§ Written task: Please copy every one of the lines below word for word, leaving the pictures out of your answer.

§ Source data:
—————

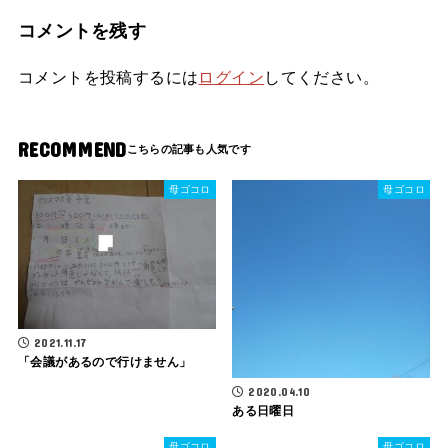
コメントを残す
コメントを投稿するには
ログイン
してください。
RECOMMEND
母ゴコロ
母ゴコロ
2021.11.17
「会議があるので行けません」
2020.04.10
ある日曜日
母ゴコロ
母ゴコロ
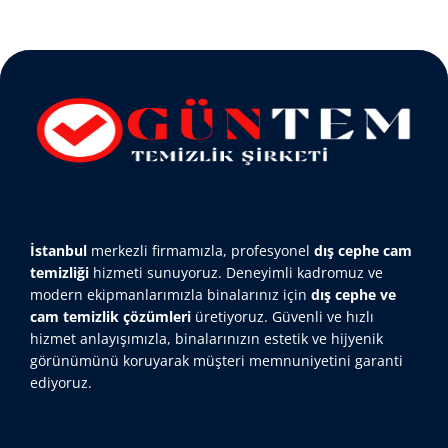
İstanbul
merkezli firmamızla, profesyonel
dış cephe cam
temizliği
hizmeti sunuyoruz. Deneyimli kadromuz ve
modern ekipmanlarımızla binalarınız için
dış cephe ve
cam temizlik çözümleri
üretiyoruz. Güvenli ve hızlı
hizmet anlayışımızla, binalarınızın estetik ve hijyenik
görünümünü koruyarak müşteri memnuniyetini garanti
ediyoruz.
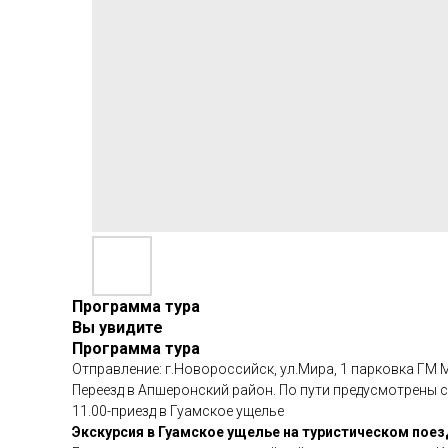
Программа тура
Вы увидите
Программа тура
Отправление: г.Новороссийск, ул.Мира, 1 парковка ГМ М
Переезд в Апшеронский район. По пути предусмотрены 
11.00-приезд в Гуамское ущелье
Экскурсия в Гуамское ущелье на туристическом поез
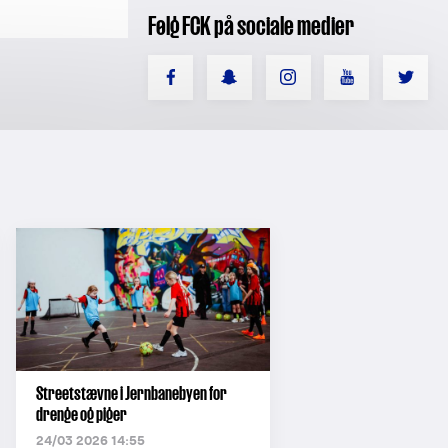
Følg FCK på sociale medier
Streetstævne i Jernbanebyen for
drenge og piger
24/03 2026 14:55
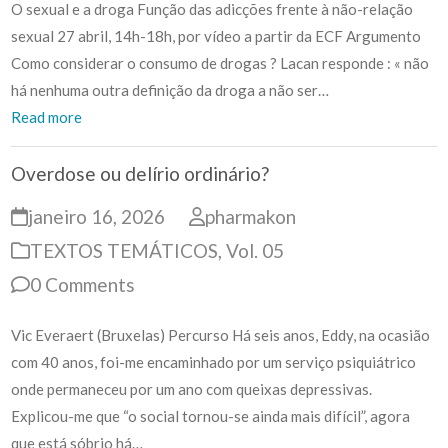
O sexual e a droga Função das adicções frente à não-relação
sexual 27 abril, 14h-18h, por vídeo a partir da ECF Argumento
Como considerar o consumo de drogas ? Lacan responde : « não
há nenhuma outra definição da droga a não ser…
Read more
Overdose ou delírio ordinário?
janeiro 16, 2026
pharmakon
TEXTOS TEMÁTICOS
,
Vol. 05
0 Comments
Vic Everaert (Bruxelas) Percurso Há seis anos, Eddy, na ocasião
com 40 anos, foi-me encaminhado por um serviço psiquiátrico
onde permaneceu por um ano com queixas depressivas.
Explicou-me que “o social tornou-se ainda mais difícil”, agora
que está sóbrio há…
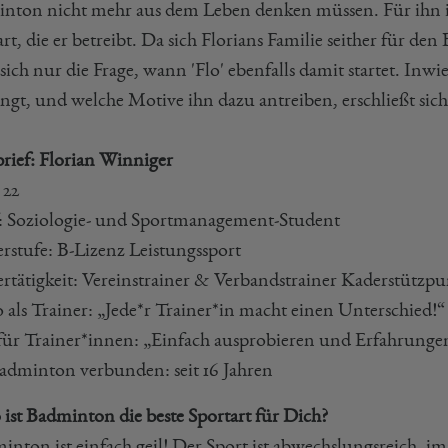
nton nicht mehr aus dem Leben denken müssen. Für ihn ist 
rt, die er betreibt. Da sich Florians Familie seither für d
sich nur die Frage, wann 'Flo' ebenfalls damit startet. Inwi
ingt, und welche Motive ihn dazu antreiben, erschließt sic
brief: Florian Winniger
 22
: Soziologie- und Sportmanagement-Student
erstufe: B-Lizenz Leistungssport
ertätigkeit: Vereinstrainer & Verbandstrainer Kaderstützp
 als Trainer: „Jede*r Trainer*in macht einen Unterschied!“
für Trainer*innen: „Einfach ausprobieren und Erfahrung
adminton verbunden: seit 16 Jahren
 ist Badminton die beste Sportart für Dich?
inton ist einfach geil! Der Sport ist abwechslungsreich, im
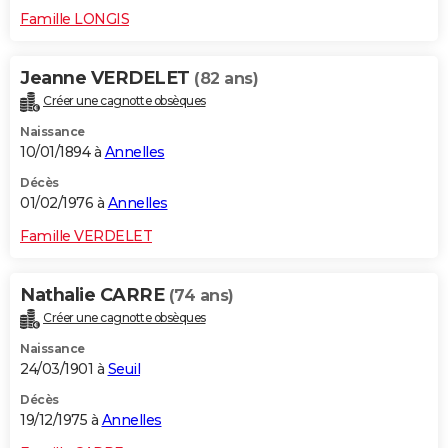
Famille LONGIS
Jeanne VERDELET
(82 ans)
Créer une cagnotte obsèques
Naissance
10/01/1894 à
Annelles
Décès
01/02/1976 à
Annelles
Famille VERDELET
Nathalie CARRE
(74 ans)
Créer une cagnotte obsèques
Naissance
24/03/1901 à
Seuil
Décès
19/12/1975 à
Annelles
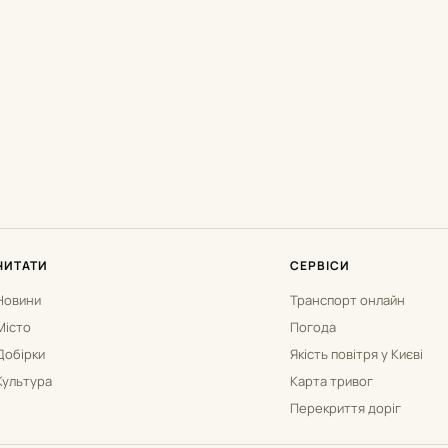
ЧИТАТИ
СЕРВІСИ
Новини
Транспорт онлайн
Місто
Погода
Добірки
Якість повітря у Києві
Культура
Карта тривог
Перекриття доріг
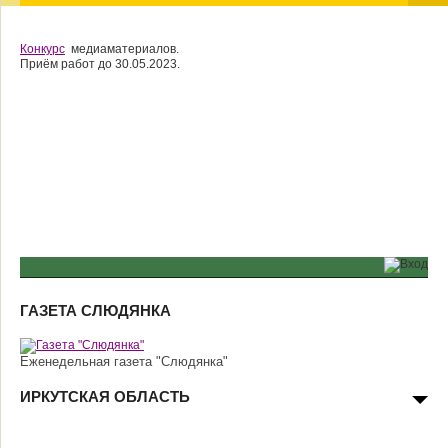
Конкурс
медиаматериалов.
Приём работ до 30.05.2023.
ГАЗЕТА СЛЮДЯНКА
Еженедельная газета "Слюдянка"
ИРКУТСКАЯ ОБЛАСТЬ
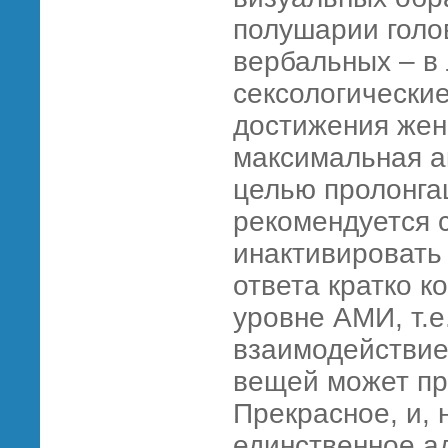
полушарии голов
вербальных – в 
сексологические
достижения жен
максимальная а
целью пролонга
рекомендуется 
инактивировать 
ответа кратко к
уровне АМИ, т.
взаимодействие
вещей может пр
Прекрасное, и, 
единственное а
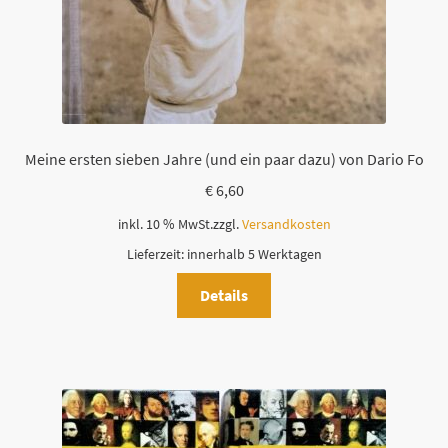
Meine ersten sieben Jahre (und ein paar dazu) von Dario Fo
€
6,60
inkl. 10 % MwSt.
zzgl.
Versandkosten
Lieferzeit:
innerhalb 5 Werktagen
Details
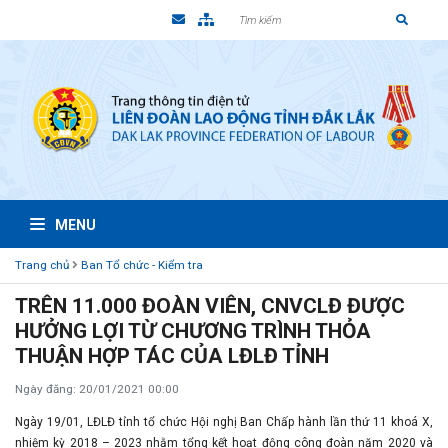
MENU
Trang chủ
Ban Tổ chức - Kiểm tra
TRÊN 11.000 ĐOÀN VIÊN, CNVCLĐ ĐƯỢC
HƯỞNG LỢI TỪ CHƯƠNG TRÌNH THỎA
THUẬN HỢP TÁC CỦA LĐLĐ TỈNH
Ngày đăng: 20/01/2021 00:00
Ngày 19/01, LĐLĐ tỉnh tổ chức Hội nghị Ban Chấp hành lần thứ 11 khoá X,
nhiệm kỳ 2018 – 2023 nhằm tổng kết hoạt động công đoàn năm 2020 và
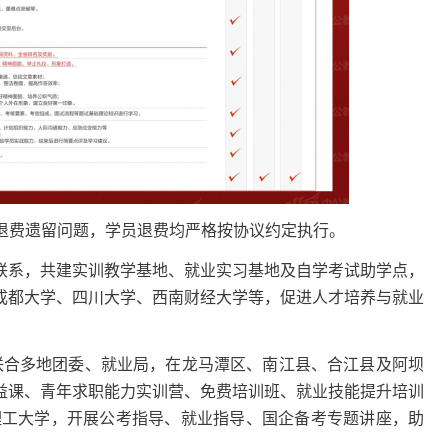
决退费遗留问题，学员退费均严格按协议约定执行。
系，共建实训教学基地、就业实习基地及自学考试助学点，
成都大学、四川大学、西南财经大学等，促进人才培养与就业
联合多地团委、就业局，在龙马潭区、南江县、合江县及阿坝
益课、青年求职能力实训营、免费培训班、就业技能提升培训
理工大学，开展公考指导、就业指导、国企备考专题讲座，助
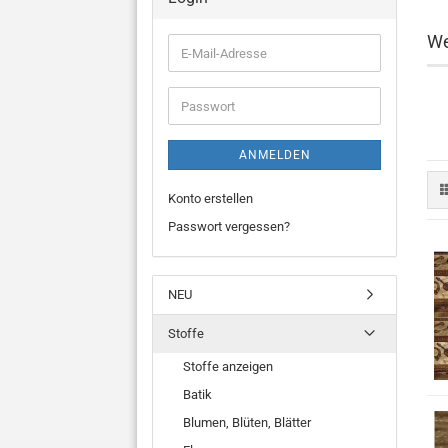
We
E-
Mail-
Adresse
Passwort
ANMELDEN
Konto erstellen
Passwort vergessen?
NEU
Stoffe
Stoffe anzeigen
Batik
Blumen, Blüten, Blätter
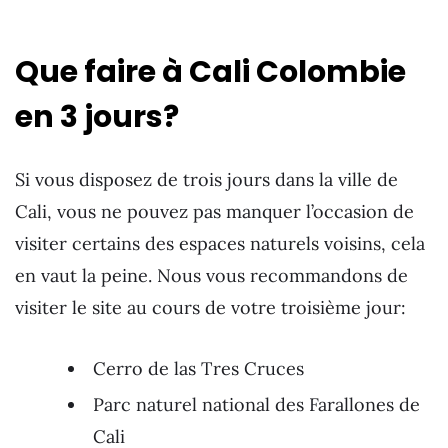
Que faire à Cali Colombie
en 3 jours?
Si vous disposez de trois jours dans la ville de
Cali, vous ne pouvez pas manquer l’occasion de
visiter certains des espaces naturels voisins, cela
en vaut la peine. Nous vous recommandons de
visiter le site au cours de votre troisième jour:
Cerro de las Tres Cruces
Parc naturel national des Farallones de
Cali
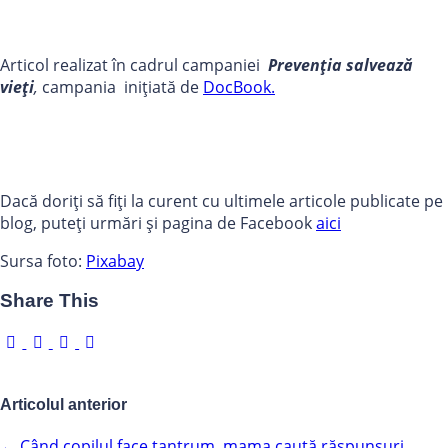
Articol realizat în cadrul campaniei
Prevenția salvează
vieți
,
campania inițiată de
DocBook.
Dacă doriți să fiți la curent cu ultimele articole publicate pe
blog, puteți urmări și pagina de Facebook
aici
Sursa foto:
Pixabay
Share This
Articolul anterior
←
Când copilul face tantrum, mama caută răspunsuri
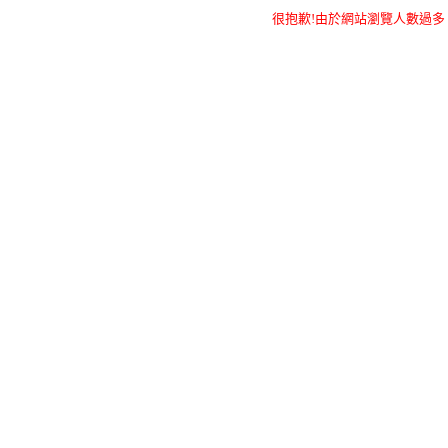
很抱歉!由於網站瀏覽人數過多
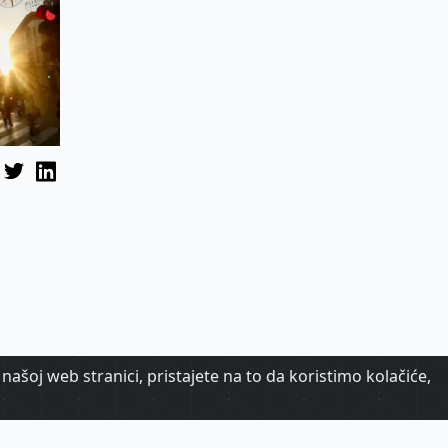
našoj web stranici, pristajete na to da koristimo kolačiće,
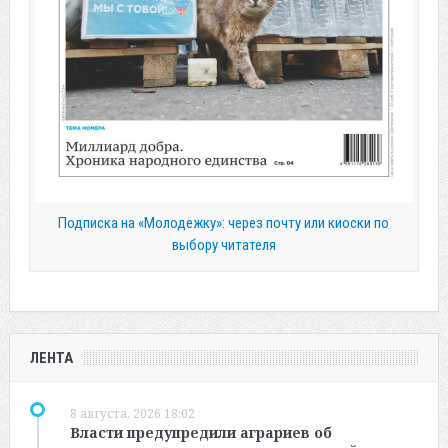
Подписка на «Молодежку»: через почту или киоски по
выбору читателя
ЛЕНТА
8 августа, 2026 18:02
Власти предупредили аграриев об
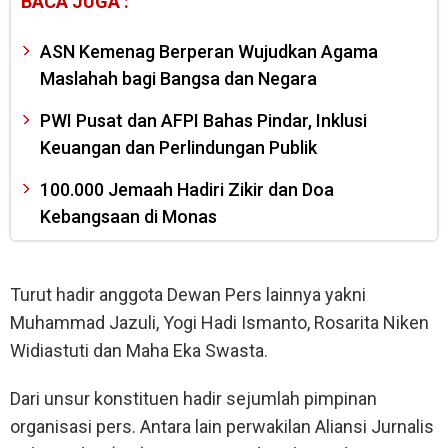
BACA JUGA :
ASN Kemenag Berperan Wujudkan Agama
Maslahah bagi Bangsa dan Negara
PWI Pusat dan AFPI Bahas Pindar, Inklusi
Keuangan dan Perlindungan Publik
100.000 Jemaah Hadiri Zikir dan Doa
Kebangsaan di Monas
Turut hadir anggota Dewan Pers lainnya yakni
Muhammad Jazuli, Yogi Hadi Ismanto, Rosarita Niken
Widiastuti dan Maha Eka Swasta.
Dari unsur konstituen hadir sejumlah pimpinan
organisasi pers. Antara lain perwakilan Aliansi Jurnalis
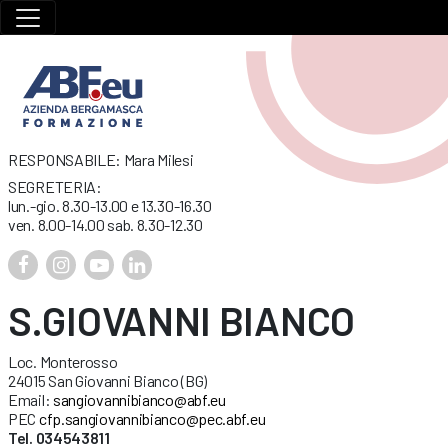
RESPONSABILE: Mara Milesi
SEGRETERIA:
lun.-gio. 8.30-13.00 e 13.30-16.30
ven. 8.00-14.00 sab. 8.30-12.30
S.GIOVANNI BIANCO
Loc. Monterosso
24015 San Giovanni Bianco (BG)
Email:
sangiovannibianco@abf.eu
PEC
cfp.sangiovannibianco@pec.abf.eu
Tel. 034543811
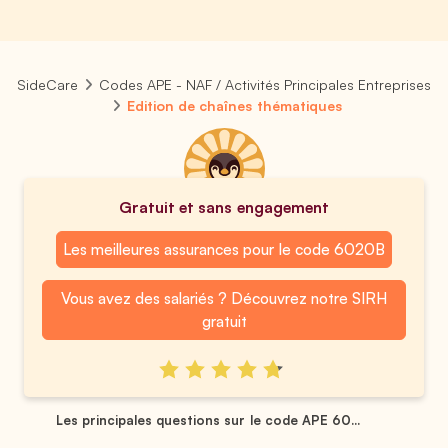
SideCare
Codes APE - NAF / Activités Principales Entreprises
Edition de chaînes thématiques
Gratuit et sans engagement
Les meilleures assurances pour le code 6020B
Vous avez des salariés ? Découvrez notre SIRH
gratuit
Les principales questions sur le code APE 60...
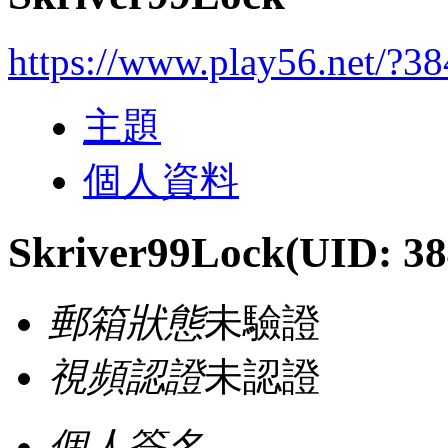
https://www.play56.net/?3
主題
個人資料
Skriver99Lock
(UID: 38
郵箱狀態
未驗證
視頻認證
未認證
個人簽名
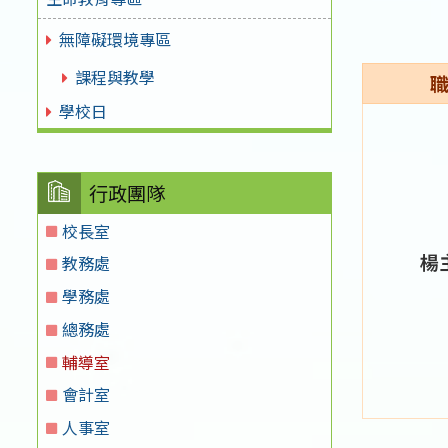
無障礙環境專區
課程與教學
學校日
行政團隊
校長室
楊
教務處
學務處
總務處
輔導室
會計室
人事室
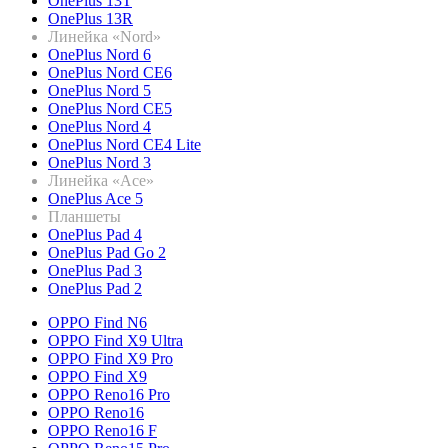
OnePlus 13T
OnePlus 13R
Линейка «Nord»
OnePlus Nord 6
OnePlus Nord CE6
OnePlus Nord 5
OnePlus Nord CE5
OnePlus Nord 4
OnePlus Nord CE4 Lite
OnePlus Nord 3
Линейка «Ace»
OnePlus Ace 5
Планшеты
OnePlus Pad 4
OnePlus Pad Go 2
OnePlus Pad 3
OnePlus Pad 2
OPPO Find N6
OPPO Find X9 Ultra
OPPO Find X9 Pro
OPPO Find X9
OPPO Reno16 Pro
OPPO Reno16
OPPO Reno16 F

—————

§ Worked solution:
コメントを残す
コメントを投稿するには
ログイン
してください。
RECOMMEND
母ゴコロ
母ゴコロ
2021.11.17
「会議があるので行けません」
2020.04.10
ある日曜日
母ゴコロ
母ゴコロ
İstanbul
merkezli firmamızla, profesyonel
dış cephe cam
temizliği
hizmeti sunuyoruz. Deneyimli kadromuz ve
modern ekipmanlarımızla binalarınız için
dış cephe ve
cam temizlik çözümleri
üretiyoruz. Güvenli ve hızlı
hizmet anlayışımızla, binalarınızın estetik ve hijyenik
görünümünü koruyarak müşteri memnuniyetini garanti
ediyoruz.
Программа тура
Вы увидите
Программа тура
Отправление: г.Новороссийск, ул.Мира, 1 парковка ГМ М
Переезд в Апшеронский район. По пути предусмотрены 
11.00-приезд в Гуамское ущелье
Экскурсия в Гуамское ущелье на туристическом поез
Følg FCK på sociale medier
Streetstævne i Jernbanebyen for
drenge og piger
24/03 2026 14:55
O sexual e a droga Função das adicções frente à não-relação
sexual 27 abril, 14h-18h, por vídeo a partir da ECF Argumento
Como considerar o consumo de drogas ? Lacan responde : « não
há nenhuma outra definição da droga a não ser…
Read more
Overdose ou delírio ordinário?
janeiro 16, 2026
pharmakon
TEXTOS TEMÁTICOS
,
Vol. 05
0 Comments
Vic Everaert (Bruxelas) Percurso Há seis anos, Eddy, na ocasião
com 40 anos, foi-me encaminhado por um serviço psiquiátrico
onde permaneceu por um ano com queixas depressivas.
Explicou-me que “o social tornou-se ainda mais difícil”, agora
que está sóbrio há…
nton nicht mehr aus dem Leben denken müssen. Für ihn ist 
rt, die er betreibt. Da sich Florians Familie seither für d
sich nur die Frage, wann 'Flo' ebenfalls damit startet. Inwi
ingt, und welche Motive ihn dazu antreiben, erschließt sic
brief: Florian Winniger
 22
: Soziologie- und Sportmanagement-Student
erstufe: B-Lizenz Leistungssport
ertätigkeit: Vereinstrainer & Verbandstrainer Kaderstützp
 als Trainer: „Jede*r Trainer*in macht einen Unterschied!“
für Trainer*innen: „Einfach ausprobieren und Erfahrung
adminton verbunden: seit 16 Jahren
 ist Badminton die beste Sportart für Dich?
inton ist einfach geil! Der Sport ist abwechslungsreich, im
Famille LONGIS
Jeanne VERDELET
(82 ans)
Créer une cagnotte obsèques
Naissance
10/01/1894 à
Annelles
Décès
01/02/1976 à
Annelles
Famille VERDELET
Nathalie CARRE
(74 ans)
Créer une cagnotte obsèques
Naissance
24/03/1901 à
Seuil
Décès
19/12/1975 à
Annelles
ЧИТАТИ
СЕРВІСИ
Новини
Транспорт онлайн
Місто
Погода
Добірки
Якість повітря у Києві
Культура
Карта тривог
Перекриття доріг
Конкурс
медиаматериалов.
Приём работ до 30.05.2023.
ГАЗЕТА СЛЮДЯНКА
Еженедельная газета "Слюдянка"
ИРКУТСКАЯ ОБЛАСТЬ
полушарии голов
вербальных – в 
сексологические
достижения жен
максимальная а
целью пролонга
рекомендуется 
инактивировать 
ответа кратко к
уровне АМИ, т.
взаимодействие
вещей может пр
Прекрасное, и, 
единственное а
Meine ersten sieben Jahre (und ein paar dazu) von Dario Fo
€
6,60
inkl. 10 % MwSt.
zzgl.
Versandkosten
Lieferzeit:
innerhalb 5 Werktagen
Details
MENU
Trang chủ
Ban Tổ chức - Kiểm tra
TRÊN 11.000 ĐOÀN VIÊN, CNVCLĐ ĐƯỢC
HƯỞNG LỢI TỪ CHƯƠNG TRÌNH THỎA
THUẬN HỢP TÁC CỦA LĐLĐ TỈNH
Ngày đăng: 20/01/2021 00:00
Ngày 19/01, LĐLĐ tỉnh tổ chức Hội nghị Ban Chấp hành lần thứ 11 khoá X,
nhiệm kỳ 2018 – 2023 nhằm tổng kết hoạt động công đoàn năm 2020 và
决退费遗留问题，学员退费均严格按协议约定执行。
系，共建实训教学基地、就业实习基地及自学考试助学点，
成都大学、四川大学、西南财经大学等，促进人才培养与就业
联合多地团委、就业局，在龙马潭区、南江县、合江县及阿坝
益课、青年求职能力实训营、免费培训班、就业技能提升培训
理工大学，开展公考指导、就业指导、国企备考专题讲座，助
We
E-
Mail-
Adresse
Passwort
ANMELDEN
Konto erstellen
Passwort vergessen?
NEU
Stoffe
Stoffe anzeigen
Batik
Blumen, Blüten, Blätter
Que faire à Cali Colombie
en 3 jours?
Si vous disposez de trois jours dans la ville de
Cali, vous ne pouvez pas manquer l’occasion de
visiter certains des espaces naturels voisins, cela
en vaut la peine. Nous vous recommandons de
visiter le site au cours de votre troisième jour:
Cerro de las Tres Cruces
Parc naturel national des Farallones de
Cali
Articol realizat în cadrul campaniei
Prevenția salvează
vieți
,
campania inițiată de
DocBook.
Dacă doriți să fiți la curent cu ultimele articole publicate pe
blog, puteți urmări și pagina de Facebook
aici
Sursa foto:
Pixabay
Share This
Articolul anterior
←
Când copilul face tantrum, mama caută răspunsuri
很抱歉!由於網站瀏覽人數過多
našoj web stranici, pristajete na to da koristimo kolačiće,
Подписка на «Молодежку»: через почту или киоски по
выбору читателя
ЛЕНТА
8 августа, 2026 18:02
Власти предупредили аграриев об
BACA JUGA :
ASN Kemenag Berperan Wujudkan Agama
Maslahah bagi Bangsa dan Negara
PWI Pusat dan AFPI Bahas Pindar, Inklusi
Keuangan dan Perlindungan Publik
100.000 Jemaah Hadiri Zikir dan Doa
Kebangsaan di Monas
Turut hadir anggota Dewan Pers lainnya yakni
Muhammad Jazuli, Yogi Hadi Ismanto, Rosarita Niken
Widiastuti dan Maha Eka Swasta.
Dari unsur konstituen hadir sejumlah pimpinan
organisasi pers. Antara lain perwakilan Aliansi Jurnalis
RESPONSABILE: Mara Milesi
SEGRETERIA:
lun.-gio. 8.30-13.00 e 13.30-16.30
ven. 8.00-14.00 sab. 8.30-12.30
S.GIOVANNI BIANCO
Loc. Monterosso
24015 San Giovanni Bianco (BG)
Email:
sangiovannibianco@abf.eu
PEC
cfp.sangiovannibianco@pec.abf.eu
Tel. 034543811
SideCare
Codes APE - NAF / Activités Principales Entreprises
Edition de chaînes thématiques
Gratuit et sans engagement
Les meilleures assurances pour le code 6020B
Vous avez des salariés ? Découvrez notre SIRH
gratuit
Les principales questions sur le code APE 60...
https://www.play56.net/?3
主題
個人資料
Skriver99Lock
(UID: 38
郵箱狀態
未驗證
視頻認證
未認證
個人簽名
無障礙環境專區
課程與教學
學校日
行政團隊
校長室
楊
教務處
學務處
總務處
輔導室
會計室
人事室
OnePlus 13T
OnePlus 13R
Линейка «Nord»
OnePlus Nord 6
OnePlus Nord CE6
OnePlus Nord 5
OnePlus Nord CE5
OnePlus Nord 4
OnePlus Nord CE4 Lite
OnePlus Nord 3
Линейка «Ace»
OnePlus Ace 5
Планшеты
OnePlus Pad 4
OnePlus Pad Go 2
OnePlus Pad 3
OnePlus Pad 2
OPPO Find N6
OPPO Find X9 Ultra
OPPO Find X9 Pro
OPPO Find X9
OPPO Reno16 Pro
OPPO Reno16
OPPO Reno16 F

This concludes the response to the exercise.